By Paula Dragomir – Agrobiodiversity campaign assistant, Eco Ruralis
On 24th-26th of September 2015, Eco Ruralis association participated in “Sow your resistance!” an international event in Lescar-Pau, France, which celebrated peasant seeds from all around the world. This event gathered more than 400 people from civil society movements and local NGO’s from Europe, Africa, South America and Asia.
The event was co-organized by the Emmaus community of Lescar-Pau, the French network of peasant seeds Réseau Semences Paysannes and the French NGO for agricultural and social projects BEDE. The innovating, semi-autonomous village of Lescar-Pau – which produces 60% of the food needed by its 140 inhabitants – an extraordinary settlement and inspiring location for conceiving a different and better world. The various participants were involved in discussions, workshops, visits and debates.
The program was rich and ambitious. The main demands were for:
– Recognition of the indispensable past, present and future contribution of farmers and gardeners to the selection, conservation and renewal of agricultural biodiversity;
– Respect and guarantee of the right of farmers to reuse, exchange or sell seeds;
– Respect and the guarantee of farmers collective usage rights over their seeds;
– The protection of the living against all forms of ownership and prohibition of patent on native traits;
– The right to produce and consume without GMOs;
– Ensuring public control of the quality and marketing of seed, independent of the seed and agro-chemical industry.

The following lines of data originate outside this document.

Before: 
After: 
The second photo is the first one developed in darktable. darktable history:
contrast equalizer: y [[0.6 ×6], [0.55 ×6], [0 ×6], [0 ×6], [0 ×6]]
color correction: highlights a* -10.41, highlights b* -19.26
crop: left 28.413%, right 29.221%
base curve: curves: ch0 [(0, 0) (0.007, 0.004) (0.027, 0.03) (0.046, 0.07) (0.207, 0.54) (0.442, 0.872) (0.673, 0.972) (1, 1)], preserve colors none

From the start, it was clear that all the participants had very diverse experiences, and yet all together we were had much in common in our thoughts about the future of peasant seeds. The first presentations made us realize how much peasant seeds are facing dramatic situations all around the globe. Besides of being neglected by national policies and other European or international policies, peasant seeds are being threatened by multinational companies that want to make them disappear in order to impose an agriculture that is dependent on expensive and unsustainable external inputs. Moreover it appears clear that these companies also attack certain centers of origin of crops, such as Mexico from where maize comes, or Iran from which many wheat varieties come. Through the contamination of local varieties with genetically modified organisms (GMO’s), these companies manage to affect highly important places for the history of human civilization and of agriculture.

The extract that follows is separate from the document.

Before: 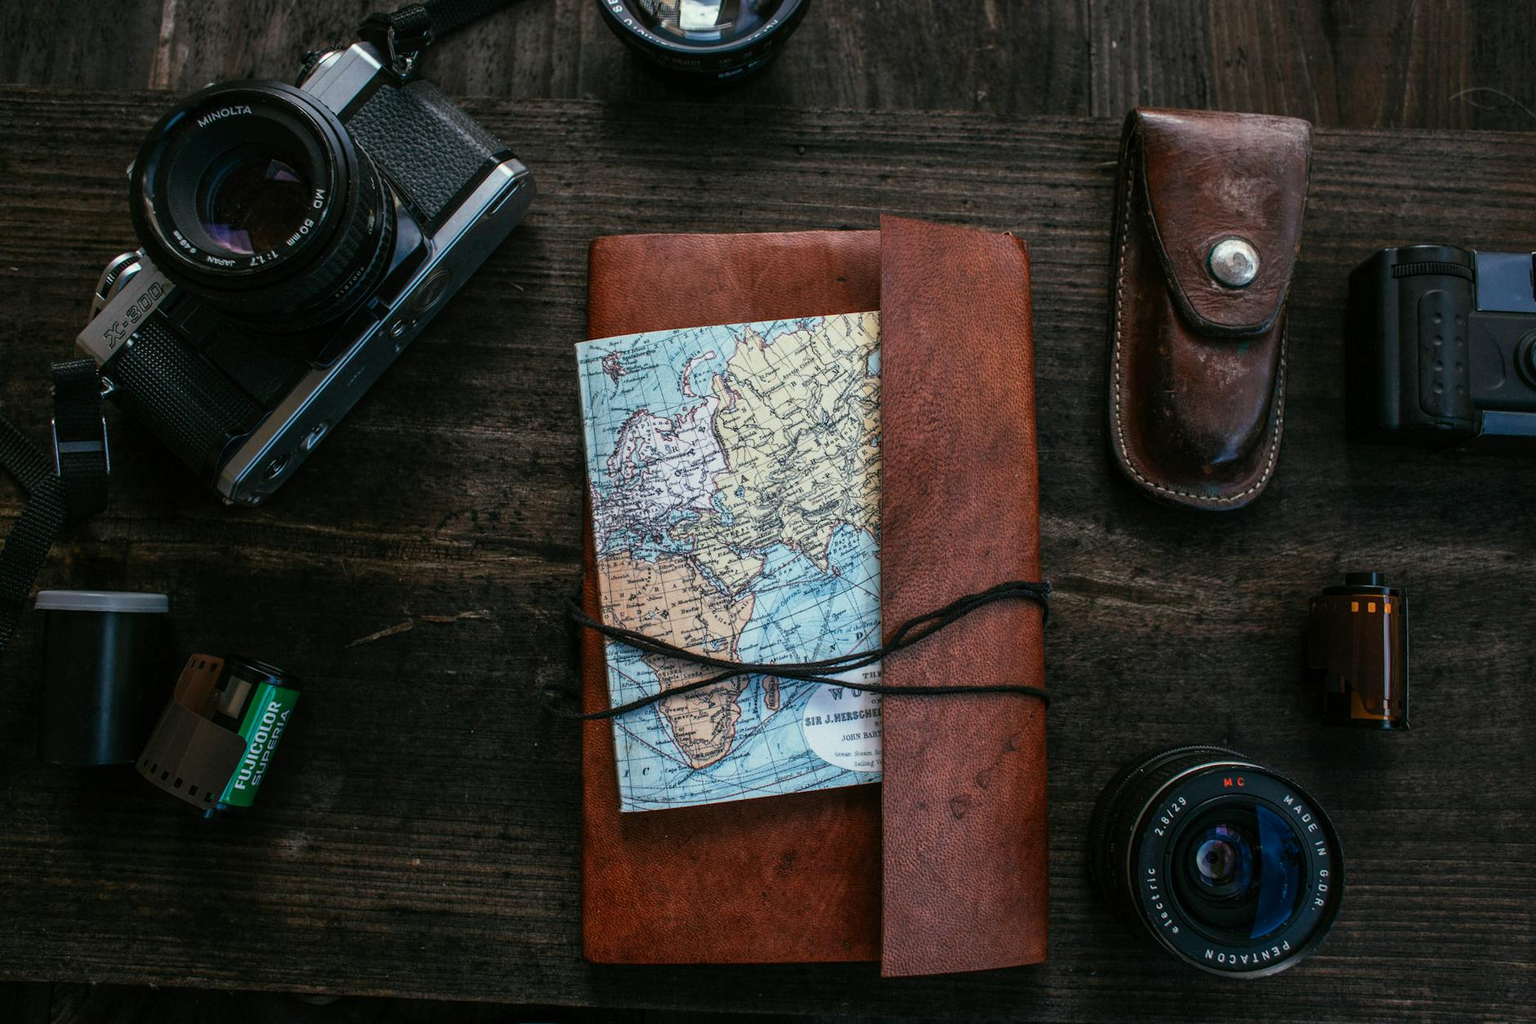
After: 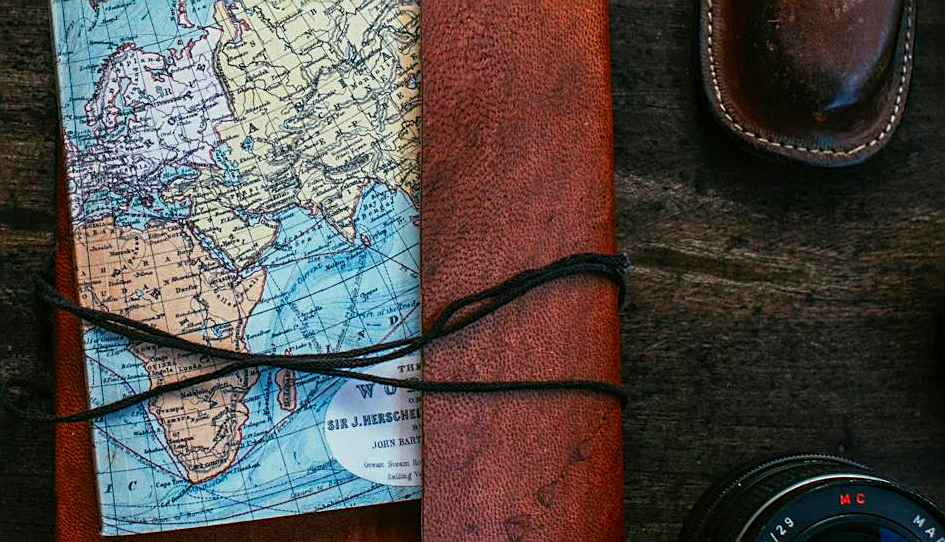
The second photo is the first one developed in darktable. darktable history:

Nonetheless, many participants gave us hope through their local initiatives and through their own ideas. Alvaro from Red en Defensa del maiz – CENAMI – from Mexico, said that “there should be as many solutions as they are crop varieties in the world” in order to reestablish a better situation for peasant seeds. As an example of the different solutions possible, a participant from Chile explained how thanks to her NGO – Chile Sustentable – people managed to create a protected reserve for peasant seeds in their country. Another successful example was given by a group of French people that call themselves GMO Reapers (Faucheurs d’OGM). This group of people was acclaimed by the assembly of participants for their bravery and direct actions against GMO’s. Finally, through the workshops and discussions, we could understand that it is essential to focus on local solutions in order to have a better impact on the situation of peasant seeds.
Discussions emphasised the idea that local groups that fight for the conservation of crop agrobiodiversity should join forces with local research institutes and gene banks, in order to create national networks of peasant seeds savers with common objectives and with stronger voices that can be heard abroad.
Moreover, the event from Lescar-Pau was a great occasion to impulse the European network of peasant seed savers, called “Let’s Liberate Diversity”. 9 associations, members of the Coordination Committee, present at the event, had a strategy meeting. The discussions focused mostly on the immediate needs of the network, that would provide a boost for the solidarity work on seeds, around Europe. One of the strengths of the network is the diversity of the member groups, related to culture, language, agricultural practices, believes and ideologies.
All in all, this event was a great opportunity for Eco Ruralis to spotlight the situation of peasant seeds in Romania and to exchange ideas with many participants about the future of preserving crop agrobiodiversity. Finally, this event also allowed us to create new bounds and to exchange peasant seeds and knowledge, which is a precious reward for us. Together, we need to act as a strong unified voice at the international level. “Sow Your Resistance” took the civil society a step closer to achieving it’s demands.